Les clients français sont de plus en plus sensibles à l’ISR. PGI répond-elle à ces attentes ?

Helly Pilavachi. Principal a toujours prôné des valeurs d’engagement, notamment en matière de diversité et d’inclusion. Nous avons une fondation qui joue un rôle important et travaille avec des associations partout où le groupe est implanté, notamment dans les pays émergents.

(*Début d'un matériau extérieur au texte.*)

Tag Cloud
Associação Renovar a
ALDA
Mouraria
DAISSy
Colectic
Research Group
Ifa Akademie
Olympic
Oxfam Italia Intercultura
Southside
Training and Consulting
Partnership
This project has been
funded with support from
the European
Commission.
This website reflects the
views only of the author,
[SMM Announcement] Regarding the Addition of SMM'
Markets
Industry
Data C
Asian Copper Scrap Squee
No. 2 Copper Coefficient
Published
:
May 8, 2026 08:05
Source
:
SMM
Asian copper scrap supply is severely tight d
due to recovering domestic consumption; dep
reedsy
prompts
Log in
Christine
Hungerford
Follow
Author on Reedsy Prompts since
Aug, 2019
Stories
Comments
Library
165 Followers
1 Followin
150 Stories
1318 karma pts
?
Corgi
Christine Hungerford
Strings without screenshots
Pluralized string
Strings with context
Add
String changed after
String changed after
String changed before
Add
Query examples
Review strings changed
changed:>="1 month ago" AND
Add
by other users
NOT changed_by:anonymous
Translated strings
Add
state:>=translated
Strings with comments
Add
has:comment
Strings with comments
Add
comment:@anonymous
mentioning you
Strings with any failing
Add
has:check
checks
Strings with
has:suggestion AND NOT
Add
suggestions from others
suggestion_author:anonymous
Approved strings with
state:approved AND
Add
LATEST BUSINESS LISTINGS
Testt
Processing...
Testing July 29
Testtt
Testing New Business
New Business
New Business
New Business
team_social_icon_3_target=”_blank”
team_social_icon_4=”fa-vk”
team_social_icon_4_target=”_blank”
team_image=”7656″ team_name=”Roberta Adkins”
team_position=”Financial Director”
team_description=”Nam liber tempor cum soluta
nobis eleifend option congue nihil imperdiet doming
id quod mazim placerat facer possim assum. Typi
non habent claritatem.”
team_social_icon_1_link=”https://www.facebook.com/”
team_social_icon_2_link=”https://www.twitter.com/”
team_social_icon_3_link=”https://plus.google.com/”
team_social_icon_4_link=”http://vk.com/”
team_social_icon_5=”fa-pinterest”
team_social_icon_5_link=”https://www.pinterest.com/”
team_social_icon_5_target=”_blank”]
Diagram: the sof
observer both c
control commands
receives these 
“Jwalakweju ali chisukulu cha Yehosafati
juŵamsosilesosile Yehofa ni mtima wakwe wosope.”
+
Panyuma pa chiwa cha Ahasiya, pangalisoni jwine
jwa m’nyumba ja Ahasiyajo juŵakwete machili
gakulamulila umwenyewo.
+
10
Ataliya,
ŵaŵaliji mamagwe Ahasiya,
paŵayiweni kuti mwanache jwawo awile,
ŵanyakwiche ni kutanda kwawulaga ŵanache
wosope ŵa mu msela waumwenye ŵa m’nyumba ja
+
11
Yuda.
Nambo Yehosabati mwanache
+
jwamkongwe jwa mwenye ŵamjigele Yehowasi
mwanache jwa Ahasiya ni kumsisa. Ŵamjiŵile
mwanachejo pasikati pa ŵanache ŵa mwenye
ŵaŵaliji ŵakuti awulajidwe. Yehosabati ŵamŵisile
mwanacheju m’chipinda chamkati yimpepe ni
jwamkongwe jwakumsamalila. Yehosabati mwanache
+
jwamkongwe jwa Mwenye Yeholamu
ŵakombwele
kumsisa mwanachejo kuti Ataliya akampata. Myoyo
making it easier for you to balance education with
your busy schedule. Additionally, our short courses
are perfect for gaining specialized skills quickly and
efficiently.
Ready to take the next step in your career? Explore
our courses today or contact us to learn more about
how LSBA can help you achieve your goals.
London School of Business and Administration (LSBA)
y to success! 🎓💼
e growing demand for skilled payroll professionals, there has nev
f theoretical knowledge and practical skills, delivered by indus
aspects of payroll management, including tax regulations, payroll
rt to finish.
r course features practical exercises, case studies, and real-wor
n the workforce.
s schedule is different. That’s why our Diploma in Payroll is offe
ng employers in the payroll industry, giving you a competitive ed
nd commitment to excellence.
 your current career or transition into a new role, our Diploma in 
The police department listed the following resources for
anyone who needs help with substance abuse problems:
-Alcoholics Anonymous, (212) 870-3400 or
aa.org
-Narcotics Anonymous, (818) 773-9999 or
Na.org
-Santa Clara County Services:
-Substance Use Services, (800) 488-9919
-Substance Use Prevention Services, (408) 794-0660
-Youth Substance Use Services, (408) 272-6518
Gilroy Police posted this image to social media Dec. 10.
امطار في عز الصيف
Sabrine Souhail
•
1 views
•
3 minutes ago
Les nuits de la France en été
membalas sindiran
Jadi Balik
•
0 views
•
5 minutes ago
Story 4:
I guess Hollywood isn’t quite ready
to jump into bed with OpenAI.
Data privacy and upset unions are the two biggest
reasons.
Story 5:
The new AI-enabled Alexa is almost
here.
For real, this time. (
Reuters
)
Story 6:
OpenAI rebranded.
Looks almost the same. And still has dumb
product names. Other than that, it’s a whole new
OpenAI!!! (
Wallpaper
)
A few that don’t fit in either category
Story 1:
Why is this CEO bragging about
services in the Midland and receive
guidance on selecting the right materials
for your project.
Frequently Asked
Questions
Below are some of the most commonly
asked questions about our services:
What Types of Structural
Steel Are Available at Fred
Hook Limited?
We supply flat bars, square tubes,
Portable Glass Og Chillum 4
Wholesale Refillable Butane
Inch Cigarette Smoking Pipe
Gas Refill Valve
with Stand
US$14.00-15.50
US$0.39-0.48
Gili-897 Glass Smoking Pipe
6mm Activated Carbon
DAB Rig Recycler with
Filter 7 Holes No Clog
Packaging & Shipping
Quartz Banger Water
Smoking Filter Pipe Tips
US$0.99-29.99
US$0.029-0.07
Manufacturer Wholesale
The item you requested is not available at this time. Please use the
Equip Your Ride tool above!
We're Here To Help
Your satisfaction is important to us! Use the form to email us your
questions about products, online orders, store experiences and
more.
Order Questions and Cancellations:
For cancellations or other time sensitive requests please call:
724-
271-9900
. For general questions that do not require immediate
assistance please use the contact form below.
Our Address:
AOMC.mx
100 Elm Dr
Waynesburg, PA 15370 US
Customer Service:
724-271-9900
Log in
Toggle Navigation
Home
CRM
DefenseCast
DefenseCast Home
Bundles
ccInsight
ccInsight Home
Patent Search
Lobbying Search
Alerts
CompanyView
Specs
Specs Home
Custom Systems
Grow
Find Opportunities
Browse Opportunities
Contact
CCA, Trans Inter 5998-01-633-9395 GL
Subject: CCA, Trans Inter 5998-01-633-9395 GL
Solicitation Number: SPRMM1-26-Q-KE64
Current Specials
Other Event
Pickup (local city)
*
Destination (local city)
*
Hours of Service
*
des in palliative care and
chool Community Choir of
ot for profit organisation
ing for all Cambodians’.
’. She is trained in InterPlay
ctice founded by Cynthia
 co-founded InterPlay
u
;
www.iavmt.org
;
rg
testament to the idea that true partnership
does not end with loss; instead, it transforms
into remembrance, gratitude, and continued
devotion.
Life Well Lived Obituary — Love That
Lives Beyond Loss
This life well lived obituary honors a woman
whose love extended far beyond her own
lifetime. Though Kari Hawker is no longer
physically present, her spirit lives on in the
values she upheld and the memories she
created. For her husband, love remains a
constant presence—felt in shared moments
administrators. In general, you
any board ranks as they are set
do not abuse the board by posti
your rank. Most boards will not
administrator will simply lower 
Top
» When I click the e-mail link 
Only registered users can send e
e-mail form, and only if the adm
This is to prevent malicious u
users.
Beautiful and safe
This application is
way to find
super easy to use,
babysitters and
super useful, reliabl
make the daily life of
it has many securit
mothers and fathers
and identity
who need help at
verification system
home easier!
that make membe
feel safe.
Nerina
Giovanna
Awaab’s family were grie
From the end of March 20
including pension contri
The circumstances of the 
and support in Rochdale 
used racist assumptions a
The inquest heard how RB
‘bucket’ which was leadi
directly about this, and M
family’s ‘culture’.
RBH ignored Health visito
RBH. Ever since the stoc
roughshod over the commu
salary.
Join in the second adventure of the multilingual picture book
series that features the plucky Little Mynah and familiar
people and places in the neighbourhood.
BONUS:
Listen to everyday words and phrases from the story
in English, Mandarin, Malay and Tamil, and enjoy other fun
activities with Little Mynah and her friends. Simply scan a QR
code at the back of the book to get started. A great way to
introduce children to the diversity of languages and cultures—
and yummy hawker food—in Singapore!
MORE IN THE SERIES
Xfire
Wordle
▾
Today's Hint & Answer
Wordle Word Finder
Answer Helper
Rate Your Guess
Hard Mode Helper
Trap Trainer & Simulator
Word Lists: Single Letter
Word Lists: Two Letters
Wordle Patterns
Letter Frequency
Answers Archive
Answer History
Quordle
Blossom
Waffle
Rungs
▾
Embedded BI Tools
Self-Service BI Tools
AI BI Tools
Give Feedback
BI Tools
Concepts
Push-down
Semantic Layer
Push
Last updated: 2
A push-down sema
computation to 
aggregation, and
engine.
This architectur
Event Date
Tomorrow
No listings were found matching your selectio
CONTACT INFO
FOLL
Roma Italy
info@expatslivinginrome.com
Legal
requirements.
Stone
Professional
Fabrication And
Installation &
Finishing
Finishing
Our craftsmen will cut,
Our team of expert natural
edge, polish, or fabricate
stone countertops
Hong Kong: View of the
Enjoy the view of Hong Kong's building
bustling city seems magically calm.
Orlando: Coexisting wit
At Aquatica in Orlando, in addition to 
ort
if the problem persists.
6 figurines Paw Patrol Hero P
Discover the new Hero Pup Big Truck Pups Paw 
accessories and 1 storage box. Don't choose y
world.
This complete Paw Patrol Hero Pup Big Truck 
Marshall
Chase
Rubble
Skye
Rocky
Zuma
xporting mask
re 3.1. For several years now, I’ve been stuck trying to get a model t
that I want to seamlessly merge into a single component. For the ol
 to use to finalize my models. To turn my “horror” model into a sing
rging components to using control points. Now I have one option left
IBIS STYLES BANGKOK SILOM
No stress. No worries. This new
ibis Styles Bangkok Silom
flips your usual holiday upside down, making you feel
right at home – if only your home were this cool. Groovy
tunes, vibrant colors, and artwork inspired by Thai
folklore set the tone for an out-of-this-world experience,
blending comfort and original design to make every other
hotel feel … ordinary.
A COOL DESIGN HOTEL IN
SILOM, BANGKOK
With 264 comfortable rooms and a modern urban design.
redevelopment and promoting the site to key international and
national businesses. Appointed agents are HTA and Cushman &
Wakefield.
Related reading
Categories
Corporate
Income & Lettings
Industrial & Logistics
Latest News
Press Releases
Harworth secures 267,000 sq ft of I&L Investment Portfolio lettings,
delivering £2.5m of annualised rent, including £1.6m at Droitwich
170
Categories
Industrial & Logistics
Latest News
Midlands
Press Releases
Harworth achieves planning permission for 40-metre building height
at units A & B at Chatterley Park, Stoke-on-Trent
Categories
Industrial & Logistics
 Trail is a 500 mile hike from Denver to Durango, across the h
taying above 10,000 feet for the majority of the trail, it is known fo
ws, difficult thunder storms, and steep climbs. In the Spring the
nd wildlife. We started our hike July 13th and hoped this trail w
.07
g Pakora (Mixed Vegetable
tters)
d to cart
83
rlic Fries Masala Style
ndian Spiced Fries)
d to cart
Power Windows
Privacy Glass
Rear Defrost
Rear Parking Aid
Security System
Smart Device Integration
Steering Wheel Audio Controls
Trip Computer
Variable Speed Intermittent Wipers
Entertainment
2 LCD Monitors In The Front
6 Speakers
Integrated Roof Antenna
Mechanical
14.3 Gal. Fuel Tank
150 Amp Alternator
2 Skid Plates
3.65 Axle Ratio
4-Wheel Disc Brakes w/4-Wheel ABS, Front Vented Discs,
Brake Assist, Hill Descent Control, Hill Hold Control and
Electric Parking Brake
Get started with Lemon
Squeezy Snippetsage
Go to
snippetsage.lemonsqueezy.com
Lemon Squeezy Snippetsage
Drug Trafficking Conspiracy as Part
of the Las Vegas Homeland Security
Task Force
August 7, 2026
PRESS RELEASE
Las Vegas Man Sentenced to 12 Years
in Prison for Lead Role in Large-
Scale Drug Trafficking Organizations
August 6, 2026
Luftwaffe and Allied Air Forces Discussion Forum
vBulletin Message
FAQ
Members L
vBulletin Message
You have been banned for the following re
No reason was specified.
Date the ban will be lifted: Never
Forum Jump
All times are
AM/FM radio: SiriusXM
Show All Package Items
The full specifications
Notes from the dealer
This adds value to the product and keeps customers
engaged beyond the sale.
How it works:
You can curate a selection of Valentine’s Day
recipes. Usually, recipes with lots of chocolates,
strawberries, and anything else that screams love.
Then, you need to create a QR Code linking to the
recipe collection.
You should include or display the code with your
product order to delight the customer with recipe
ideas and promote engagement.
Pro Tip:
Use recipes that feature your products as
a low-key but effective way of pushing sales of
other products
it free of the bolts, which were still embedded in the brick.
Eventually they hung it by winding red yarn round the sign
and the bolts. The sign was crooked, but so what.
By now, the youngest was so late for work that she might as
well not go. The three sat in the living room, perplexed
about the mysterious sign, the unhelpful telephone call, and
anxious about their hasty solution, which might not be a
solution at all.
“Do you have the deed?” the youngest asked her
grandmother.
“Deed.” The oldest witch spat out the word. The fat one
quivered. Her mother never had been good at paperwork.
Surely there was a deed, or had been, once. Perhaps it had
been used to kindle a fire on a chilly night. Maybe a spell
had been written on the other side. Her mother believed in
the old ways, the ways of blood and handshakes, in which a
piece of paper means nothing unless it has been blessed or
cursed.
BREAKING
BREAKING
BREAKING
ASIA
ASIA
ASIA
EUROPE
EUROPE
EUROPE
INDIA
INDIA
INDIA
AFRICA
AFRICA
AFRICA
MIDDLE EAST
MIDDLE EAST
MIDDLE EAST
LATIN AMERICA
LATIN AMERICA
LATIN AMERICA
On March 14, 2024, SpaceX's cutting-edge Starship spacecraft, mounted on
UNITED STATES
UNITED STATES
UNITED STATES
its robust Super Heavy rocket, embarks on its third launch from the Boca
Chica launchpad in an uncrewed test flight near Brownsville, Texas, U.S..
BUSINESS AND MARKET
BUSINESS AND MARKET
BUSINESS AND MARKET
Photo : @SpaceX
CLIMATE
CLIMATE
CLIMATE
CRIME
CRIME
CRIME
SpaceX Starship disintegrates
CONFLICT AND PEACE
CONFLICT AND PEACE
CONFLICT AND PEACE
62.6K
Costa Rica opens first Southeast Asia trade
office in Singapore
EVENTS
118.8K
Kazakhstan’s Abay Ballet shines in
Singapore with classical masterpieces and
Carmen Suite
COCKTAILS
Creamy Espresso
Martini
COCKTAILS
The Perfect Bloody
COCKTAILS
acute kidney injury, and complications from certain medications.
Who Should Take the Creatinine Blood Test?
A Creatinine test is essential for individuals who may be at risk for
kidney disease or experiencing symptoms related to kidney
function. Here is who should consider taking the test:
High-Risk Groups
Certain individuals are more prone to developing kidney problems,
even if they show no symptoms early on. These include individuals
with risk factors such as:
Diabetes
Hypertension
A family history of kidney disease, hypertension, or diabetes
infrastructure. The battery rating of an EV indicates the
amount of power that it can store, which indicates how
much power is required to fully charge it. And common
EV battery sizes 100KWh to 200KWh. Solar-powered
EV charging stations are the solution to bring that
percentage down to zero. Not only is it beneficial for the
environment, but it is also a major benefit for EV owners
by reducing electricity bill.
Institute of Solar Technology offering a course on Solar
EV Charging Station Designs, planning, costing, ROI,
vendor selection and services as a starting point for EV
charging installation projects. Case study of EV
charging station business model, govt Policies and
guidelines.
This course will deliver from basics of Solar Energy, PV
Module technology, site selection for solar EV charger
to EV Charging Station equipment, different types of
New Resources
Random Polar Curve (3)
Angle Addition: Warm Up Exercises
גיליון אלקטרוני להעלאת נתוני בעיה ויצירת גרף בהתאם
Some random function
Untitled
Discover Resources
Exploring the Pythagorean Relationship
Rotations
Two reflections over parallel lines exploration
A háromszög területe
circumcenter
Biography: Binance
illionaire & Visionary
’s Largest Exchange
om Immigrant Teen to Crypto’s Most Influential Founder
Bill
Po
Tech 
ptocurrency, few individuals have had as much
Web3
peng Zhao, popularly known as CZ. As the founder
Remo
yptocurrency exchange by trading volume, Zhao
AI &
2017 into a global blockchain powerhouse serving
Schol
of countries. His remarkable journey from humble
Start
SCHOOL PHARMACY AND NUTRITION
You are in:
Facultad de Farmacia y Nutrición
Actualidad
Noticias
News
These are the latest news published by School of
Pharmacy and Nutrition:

Cécile Terrier. Dans l’immobilier, nous collaborons avec GRESB. Notre fonds paneuropéen d’investissement immobilier (Principal European Core Fund) est très soucieux d’intégrer des bâtiments ayant des certifications environnementales (BREEAM, LEED, etc.). Il est noté 4 étoiles par GRESB et se dirige désormais vers une approche zéro carbone. Nous sommes aussi conscients de l’importance de ce sujet pour notre fonds investi dans les data centers, qui intégrera des bâtiments ayant une approche plus optimisée de la consommation d’énergie.